>>>

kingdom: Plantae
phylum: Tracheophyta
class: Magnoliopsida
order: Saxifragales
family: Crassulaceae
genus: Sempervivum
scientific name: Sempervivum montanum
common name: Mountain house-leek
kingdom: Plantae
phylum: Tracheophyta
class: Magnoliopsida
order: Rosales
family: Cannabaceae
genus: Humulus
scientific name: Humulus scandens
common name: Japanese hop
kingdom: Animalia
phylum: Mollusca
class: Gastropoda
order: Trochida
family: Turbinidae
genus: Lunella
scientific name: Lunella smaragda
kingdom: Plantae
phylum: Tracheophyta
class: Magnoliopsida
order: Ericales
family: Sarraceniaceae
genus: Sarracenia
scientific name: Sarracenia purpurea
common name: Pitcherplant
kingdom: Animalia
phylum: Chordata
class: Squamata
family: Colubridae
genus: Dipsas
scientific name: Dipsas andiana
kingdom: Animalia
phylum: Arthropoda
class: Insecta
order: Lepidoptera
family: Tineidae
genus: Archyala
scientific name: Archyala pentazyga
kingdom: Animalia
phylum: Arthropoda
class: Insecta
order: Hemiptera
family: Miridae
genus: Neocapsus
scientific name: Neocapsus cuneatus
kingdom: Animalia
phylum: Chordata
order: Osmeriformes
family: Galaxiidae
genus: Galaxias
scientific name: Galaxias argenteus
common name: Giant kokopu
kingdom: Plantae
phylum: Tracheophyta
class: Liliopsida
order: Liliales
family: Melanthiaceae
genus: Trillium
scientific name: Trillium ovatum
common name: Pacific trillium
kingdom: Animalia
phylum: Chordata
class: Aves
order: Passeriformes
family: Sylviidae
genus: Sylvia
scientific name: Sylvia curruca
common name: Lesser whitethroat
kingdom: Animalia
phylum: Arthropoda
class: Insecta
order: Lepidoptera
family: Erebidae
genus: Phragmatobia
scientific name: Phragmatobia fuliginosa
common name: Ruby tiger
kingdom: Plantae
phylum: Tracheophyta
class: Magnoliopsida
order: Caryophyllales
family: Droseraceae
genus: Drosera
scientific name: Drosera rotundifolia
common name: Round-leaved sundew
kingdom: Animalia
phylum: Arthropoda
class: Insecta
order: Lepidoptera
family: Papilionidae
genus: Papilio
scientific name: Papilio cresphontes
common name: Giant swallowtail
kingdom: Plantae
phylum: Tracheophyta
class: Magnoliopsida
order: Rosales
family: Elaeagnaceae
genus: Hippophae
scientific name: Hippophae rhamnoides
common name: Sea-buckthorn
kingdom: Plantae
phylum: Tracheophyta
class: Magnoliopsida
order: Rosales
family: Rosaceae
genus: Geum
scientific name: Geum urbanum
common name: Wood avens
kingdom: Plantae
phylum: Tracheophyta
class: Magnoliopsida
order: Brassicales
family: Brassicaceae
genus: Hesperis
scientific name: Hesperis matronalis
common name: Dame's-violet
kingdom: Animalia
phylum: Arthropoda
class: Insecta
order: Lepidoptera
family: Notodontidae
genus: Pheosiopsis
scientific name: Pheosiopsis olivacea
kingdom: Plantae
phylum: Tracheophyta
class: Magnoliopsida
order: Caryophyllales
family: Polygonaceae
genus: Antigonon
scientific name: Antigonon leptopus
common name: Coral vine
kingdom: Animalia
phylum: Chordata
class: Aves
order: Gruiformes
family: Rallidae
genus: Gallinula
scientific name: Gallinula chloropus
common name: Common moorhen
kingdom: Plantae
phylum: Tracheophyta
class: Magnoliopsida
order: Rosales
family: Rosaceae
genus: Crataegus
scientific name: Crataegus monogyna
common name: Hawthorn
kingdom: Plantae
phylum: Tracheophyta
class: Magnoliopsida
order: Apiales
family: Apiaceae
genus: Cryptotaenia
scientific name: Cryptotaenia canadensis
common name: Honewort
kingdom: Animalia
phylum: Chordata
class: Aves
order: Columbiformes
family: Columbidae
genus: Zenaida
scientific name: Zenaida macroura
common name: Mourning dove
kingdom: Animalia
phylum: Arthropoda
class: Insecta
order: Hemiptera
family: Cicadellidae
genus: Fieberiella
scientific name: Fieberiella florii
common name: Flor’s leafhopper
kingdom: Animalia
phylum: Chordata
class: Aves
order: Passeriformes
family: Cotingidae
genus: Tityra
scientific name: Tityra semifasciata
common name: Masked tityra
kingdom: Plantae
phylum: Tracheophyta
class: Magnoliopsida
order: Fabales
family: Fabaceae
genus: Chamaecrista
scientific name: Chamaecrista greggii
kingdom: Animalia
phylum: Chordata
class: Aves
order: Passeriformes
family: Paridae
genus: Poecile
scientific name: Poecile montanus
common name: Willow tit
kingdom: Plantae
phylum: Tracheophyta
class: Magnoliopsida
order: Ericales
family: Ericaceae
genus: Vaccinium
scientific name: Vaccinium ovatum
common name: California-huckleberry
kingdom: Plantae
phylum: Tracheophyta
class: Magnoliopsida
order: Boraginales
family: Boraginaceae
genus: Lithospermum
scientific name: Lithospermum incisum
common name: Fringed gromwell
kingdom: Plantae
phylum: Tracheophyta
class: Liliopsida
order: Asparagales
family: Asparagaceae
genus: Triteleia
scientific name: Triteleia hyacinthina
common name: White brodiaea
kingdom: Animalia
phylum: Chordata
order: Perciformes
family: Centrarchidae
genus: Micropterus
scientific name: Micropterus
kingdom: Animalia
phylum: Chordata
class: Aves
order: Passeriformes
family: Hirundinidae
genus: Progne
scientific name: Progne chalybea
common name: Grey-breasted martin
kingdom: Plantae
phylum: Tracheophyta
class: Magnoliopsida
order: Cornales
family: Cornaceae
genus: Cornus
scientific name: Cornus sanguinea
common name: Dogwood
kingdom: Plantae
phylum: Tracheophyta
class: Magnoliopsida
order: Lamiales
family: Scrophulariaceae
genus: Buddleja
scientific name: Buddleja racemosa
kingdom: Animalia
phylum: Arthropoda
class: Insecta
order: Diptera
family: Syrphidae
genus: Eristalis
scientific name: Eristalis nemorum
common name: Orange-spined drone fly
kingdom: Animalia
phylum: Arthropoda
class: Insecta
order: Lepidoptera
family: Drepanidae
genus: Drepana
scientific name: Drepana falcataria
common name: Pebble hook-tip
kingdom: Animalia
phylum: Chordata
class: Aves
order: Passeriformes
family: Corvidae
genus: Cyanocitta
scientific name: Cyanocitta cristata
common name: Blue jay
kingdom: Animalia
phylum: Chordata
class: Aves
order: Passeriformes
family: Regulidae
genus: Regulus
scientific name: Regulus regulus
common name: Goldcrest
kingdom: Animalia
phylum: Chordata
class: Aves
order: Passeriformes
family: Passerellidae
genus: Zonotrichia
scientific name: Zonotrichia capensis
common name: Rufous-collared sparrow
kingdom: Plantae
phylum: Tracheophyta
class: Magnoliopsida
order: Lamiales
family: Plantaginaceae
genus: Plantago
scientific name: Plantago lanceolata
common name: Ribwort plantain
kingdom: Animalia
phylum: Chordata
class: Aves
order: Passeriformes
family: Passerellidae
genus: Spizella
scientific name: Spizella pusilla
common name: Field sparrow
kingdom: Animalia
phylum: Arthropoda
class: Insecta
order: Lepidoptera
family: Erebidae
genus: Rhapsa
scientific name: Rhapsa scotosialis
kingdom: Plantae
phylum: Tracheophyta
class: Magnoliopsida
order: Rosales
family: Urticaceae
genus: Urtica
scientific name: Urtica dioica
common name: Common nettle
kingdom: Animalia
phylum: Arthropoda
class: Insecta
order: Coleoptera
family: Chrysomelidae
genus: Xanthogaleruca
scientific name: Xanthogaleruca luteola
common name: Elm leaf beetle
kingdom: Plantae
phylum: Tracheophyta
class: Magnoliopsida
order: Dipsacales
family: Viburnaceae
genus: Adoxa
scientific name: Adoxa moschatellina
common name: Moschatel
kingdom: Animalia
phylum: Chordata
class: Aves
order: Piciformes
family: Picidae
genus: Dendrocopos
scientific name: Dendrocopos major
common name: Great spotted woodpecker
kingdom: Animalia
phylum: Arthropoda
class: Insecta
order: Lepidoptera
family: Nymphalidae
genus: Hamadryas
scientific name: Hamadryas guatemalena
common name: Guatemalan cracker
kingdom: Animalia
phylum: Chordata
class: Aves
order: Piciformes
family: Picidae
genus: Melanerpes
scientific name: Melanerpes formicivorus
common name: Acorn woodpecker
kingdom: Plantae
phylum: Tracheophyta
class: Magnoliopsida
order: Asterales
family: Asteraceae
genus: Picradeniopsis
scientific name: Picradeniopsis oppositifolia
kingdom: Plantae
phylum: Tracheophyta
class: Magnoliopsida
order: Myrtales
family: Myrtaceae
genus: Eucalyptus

<<<

* **Prompt**
Copy the records verbatim from the line with "scientific name: Fieberiella florii" up to and including the line with "genus: Vaccinium".

* **Output of the task**
scientific name: Fieberiella florii
common name: Flor’s leafhopper
kingdom: Animalia
phylum: Chordata
class: Aves
order: Passeriformes
family: Cotingidae
genus: Tityra
scientific name: Tityra semifasciata
common name: Masked tityra
kingdom: Plantae
phylum: Tracheophyta
class: Magnoliopsida
order: Fabales
family: Fabaceae
genus: Chamaecrista
scientific name: Chamaecrista greggii
kingdom: Animalia
phylum: Chordata
class: Aves
order: Passeriformes
family: Paridae
genus: Poecile
scientific name: Poecile montanus
common name: Willow tit
kingdom: Plantae
phylum: Tracheophyta
class: Magnoliopsida
order: Ericales
family: Ericaceae
genus: Vaccinium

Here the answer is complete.